The speed of thought that Lionel Messi showed while taking his goal was incredible, but the hard-fought victory over Mexico also gave us a glimpse of Argentine football’s future, in the shape of the brilliant Enzo Fernandez.
Much of the talk before this tournament was of Argentina’s 36-match unbeaten run, which spanned over three years. But by the end of their shock defeat to Saudi Arabia, it was another number that had their fans breaking out in cold sweats. Since losing the 2014 World Cup final to Germany, Argentina had won just one of their five World Cup matches, a sequence that included a 3-0 thrashing at the hands of Croatia and a 4-3 loss to France, the eventual champions, in the round of 16. It wasn’t being mischievous to ask whether another team built around the matchless talent of Lionel Messi could cope with the pressure of being on the biggest stage.
When fighting to stay alive in a tournament, Mexico are one of the last teams you’d want to play. After being banned for the 1990 edition, El Tri have reached the last 16 in each of the next seven World Cups, accumulating some notable scalps along the way. None of those victories was more eye-catching than the one over Germany, World Cup holders, in 2018.
Mexico has one of the strongest leagues in the Americas, and their players are known for their tenacity. They will scrap for every inch, and notably raise their game when up against illustrious South American opponents. On Saturday night, with Argentina clearly nervous, it was they that had the better opportunities in the first half.
But what this Mexican team lacks is a cutting edge. There is no penalty-box poacher like Javier ‘Chicarito’ Hernandez, or an attacking presence to compare with The Last Emperor, Cuauhtémoc Blanco. Raul Gimenez had that quality in his prime, but he hasn’t been remotely the same player since suffering that horrendous skull fracture a couple of years ago.
As for Argentina, how can you ever count out a team that has Messi in its ranks? It was the great Muhammad Ali that once said: “It isn’t the mountains ahead to climb that wear you out; it’s the pebble in your shoe.” The Saudi Arabia loss was that pebble, but throughout the qualifying campaign, it was apparent that Messi, now 35, isn’t about to lose sight of the mountaintop and the World Cup title he craves above all else.
Against Mexico, chances were at a premium. A trademark run early in the second half ended with him being scythed down. But the resulting free kick was floated harmlessly over the bar. As the minutes ticked down, you could sense the tension in the stands and even among the players.

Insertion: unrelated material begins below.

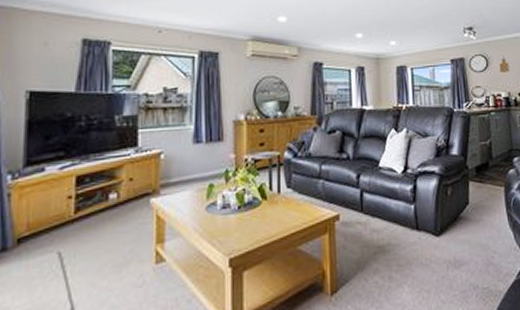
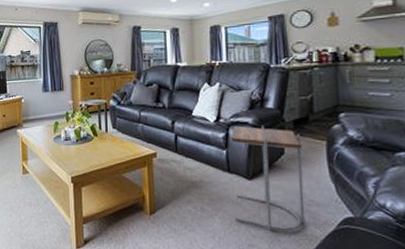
side table: none [418,173,489,292] -> present [230,125,305,232]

But it’s at moments like those that sporting genius makes itself felt. When Angel Di Maria passed the ball to him from the right wing, Messi was in a central position and about 22 yards from goal. Those Mexicans moving to close him down could have been forgiven for expecting that he would shift the ball to a teammate on the left flank and move further forward.
Instead, he took one touch and with the ball still bobbling, sent a daisy-cutter past Guillermo Ochoa and into the corner of the net. If the Mexicans and the millions watching were stunned, who could blame them? The speed of thought and execution were incredible. Two Mexicans had sensed the danger and were rushing to close him down, but the ball had left his boot long before they could get close.
This win wasn’t only about Messi though. Lionel Scaloni, the coach, deserves enormous credit for recognising that the starting XI against Saudi Arabia hadn’t clicked. The five changes made for this match said as much. Lisandro Martinez, the centre-back that Manchester United signed from Ajax in the summer, may be small in stature, but he’s a warrior with great positional sense and speed. And the introduction of Enzo Fernandez with more than half an hour remaining gave the team much-needed attacking momentum.
Fernandez, just 21, is a versatile, deep-lying playmaker who can also move up the pitch and influence play. The manner in which he took his goal – Messi, who else, provided the assist – showed just why he’s so highly rated, and why Benfica of Lisbon will struggle to hold on to him for very long.
Given the intensity of the rivalry between the two countries, it’s unusual for an Argentine to be named after a Uruguayan. But during his spells with River Plate of Buenos Aires in the 1980s and 1990s, Enzo Francescoli was such an iconic figure that Raúl Fernandez decided to name his son after the Uruguayan. The modern-day Enzo is a very different player from his father’s hero, but there is every sign that he, along with Julian Alvarez of Manchester City, is the next great Argentine talent.
Despite that amazing unbeaten run, this is far from being a perfect team. Saudi Arabia showed that. But as the likes of Fernandez grow in stature and the team enjoys such frenetic support from the stands, Messi will feel that his dream is very much alive. Poland and the imposing Robert Lewandowski await, with victory a necessity to avoid Kylian Mbappe and France in the next round. But with the pebble now removed from the shoe, beware of Argentina. Messi’s genius will always garner the most headlines, but this is no one-man show.